It’s not going to take a whole post to tell you I didn’t like Run All Night. I mean, it’s fine. It’s exactly what you expect. It’s a movie capitalizing on Liam Neeson’s strange turn as an elderly action star. It doesn’t bother to be particularly good, not even as good as Taken or The Grey, which didn’t set the bar high to begin with. Liam Neeson plays a retired goon who gets pulled back into the biz when threats to his estranged son force him to kill his best friend’s (and ex-boss’s) son. Father and son “run all night” to avoid the bullets they both know are coming.
Now, I’m not one to talk shit about Liam Neeson. That man’s just got sex appeal (Liam agrees, by the way – “I never did think of myself as handsome–terribly attractive, yes, but not handsome.”) Plus, I’d be worried he’d tape shards of tiny bottles of liquor to his hands and wake me up from sleep with his heavy breathing. Once upon a time, he was known as a “serious” actor, garnering an Oscar nomination for his role in Schindler’s List, and a couple of Tony nominations as well. Steven Spielberg was anxious to re-team with him for the Lincoln biopic but after several delays of the project, Neeson felt he was getting too old for the part and let it go to Daniel Day-Lewis. Apparently he’s not too old to run around the streets of New York, shooting cops and robbers though. He’ll be 63 this summer, and has somehow been rebranded the thinking man’s action hero (note to Liam: another movie like this, and we’re retracting the thinking part). He’s almost as surprised by this turn of events as we are: “I thought it was going to be a straight-to-video release (he’s talking about Taken). That is actually one of the reasons I did it, to be honest. I felt like spending three months in Paris, I’d get to do all this physical stuff that no one would think of me for, and that the film would go straight to video. Then it became this big success. I was a tiny bit embarrassed by it, a tiny bit, but then people started sending me action scripts.”
I bet he’s not so embarrassed now. He earned a nice 5 million dollar paycheque for Taken, but for Taken 2 he demanded 15, and he got 20M for Taken 3. So he’s not just a bankable action star, he’s making serious bank doing it. Liam Neeson is only the latest incarnation of the aged action hero, he’s not the first and I have a feeling he’s not the last. For some reason we have an obsession with old, grizzled action stars and The Expendables series is all over it like a donkey on a waffle.
There is no young hot new action star. There just isn’t. A young man’s action movie has been taken over by the super heroes and that’s created a vacuum where the old guys have been allowed to stick around, and in fact, have been brought back, resurrected. These are action movies for Baby Boomers, the generation THAT WILL NOT RETIRE. Arnold Scharzenegger (67) has a new Terminator movie in the works. Sylvester Stallone (68) has a new Rocky movie. Bruce Willis (turns 60 later this month) is working all kind of action franchises, Die Hard certainly, and Red, and has even more in the works. You cannot kill these men, or the characters they originated before I was born.

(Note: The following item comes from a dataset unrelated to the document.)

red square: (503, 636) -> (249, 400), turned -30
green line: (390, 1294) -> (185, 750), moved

Speaking of invincibility: the most pervasive action star is Tom Cruise. He’s “only” 52, a young man in this crowd, but this ageless wonder has somehow kept his body in vintage form. It’s very possible that he sleeps in a large pickle jar and only comes out to run very, very fast on camera, pumping his little arms in a $2000 wind breaker, or else to flash his whitewhite teeth on the red carpet. And I’m sure he pays handsomely for a crack team of Scientology “doctors” to pull very , very hard on his strings to keep everything where it should be: a fine specimen. No wonder he’s in better shape than he has any right to be. In the next few months we’ll see him in Mission Impossible 5, Top Gun 2, and Jack Reacher 2. It’s guys like Cruise who make guys like Colin Firth (54) think they should give it a chance too – hit the gym, do your own stunts, the works, which Mr. Darcy does rather well in Kingsman.

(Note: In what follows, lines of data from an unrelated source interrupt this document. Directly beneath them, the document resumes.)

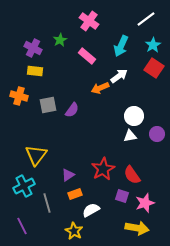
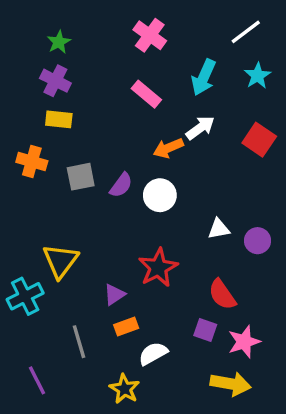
green star: (60, 40) -> (59, 42), moved
red square: (154, 68) -> (259, 140), moved
white circle: (134, 116) -> (160, 195), moved
purple circle: (157, 134) -> (258, 241), moved
red star: (103, 169) -> (158, 268), moved
cyan cross: (24, 186) -> (25, 296), moved

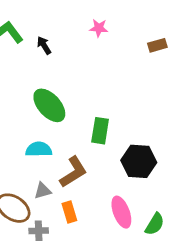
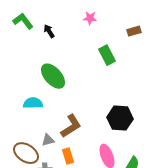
green rectangle: (100, 131) -> (107, 55), moved, turned -36
cyan semicircle: (39, 149) -> (33, 103), moved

Hollywood is bending over backwards to tell boomers what they want to hear: you’re not irrelevant! We still need you! You’re still capable! “Retirement is for sissies!” as one of Sly’s posters for The Last Stand so succinctly put it. Not only are we reassuring boomers that they’ve still got it, the narrative is that they’re actually better than the young men trying to push them out of the way. In Taken, and in Red, and in countless others, the opponent is much younger (almost as young as the action star’s wife – gross!). In The Expendables 2 (SPOILER ALERT!) there’s only one young guy on the team, and he’s the one who dies. Because boomers are so much better than everyone. Because they have all this valuable life experience, and even if their bodies are a bit droopier, and their reflexes a bit duller and their instincts a bit slower they can still magically make the young dudes disappear. As always in life, the old white man is king.